Following up on an item from yesterday, the White House officially made a ridiculous argument about officials’ missing emails.
The White House is currently under fire for allegations that it violated the Presidential Records Act by failing to archive official e-mails. Facing a court order, the White House yesterday acknowledged that it recycled its “backup computer tapes of e-mail before October 2003,” raising the possibility that many messages “have been taped over and are gone forever.”
Yet when asked about the missing e-mails in today’s White House press briefing, spokesman Tony Fratto inexplicably tried to claim that the White House has “absolutely no reason to believe that any e-mails are missing.” He argued that these scurrilous charges of missing e-mails “came from outside the White House.”

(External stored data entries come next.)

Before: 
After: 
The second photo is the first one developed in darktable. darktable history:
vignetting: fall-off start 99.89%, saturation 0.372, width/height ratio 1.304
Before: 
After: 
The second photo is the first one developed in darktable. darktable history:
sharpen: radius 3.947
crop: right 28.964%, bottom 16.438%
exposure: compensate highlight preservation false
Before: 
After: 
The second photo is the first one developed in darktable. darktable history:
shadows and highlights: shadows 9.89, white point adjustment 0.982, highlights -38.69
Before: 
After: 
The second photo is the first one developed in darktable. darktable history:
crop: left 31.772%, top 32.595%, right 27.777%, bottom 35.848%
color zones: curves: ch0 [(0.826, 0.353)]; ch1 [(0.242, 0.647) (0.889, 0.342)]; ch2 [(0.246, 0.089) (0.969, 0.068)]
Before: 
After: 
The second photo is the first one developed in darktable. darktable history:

Fortunately, we have Henry Waxman to set the record straight.
The White House possesses no archived e-mail messages for many of its component offices, including the Executive Office of the President and the Office of the Vice President, for hundreds of days between 2003 and 2005, according to the summary of an internal White House study that was disclosed yesterday by a congressional Democrat.
The 2005 study — whose credibility the White House attacked this week — identified 473 separate days in which no electronic messages were stored for one or more White House offices, said House Oversight and Government Reform Committee Chairman Henry A. Waxman (D-Calif.).
Did Fratto not realize he’d be called on such a blatant falsehood? Or does the Bush White House simply no longer care?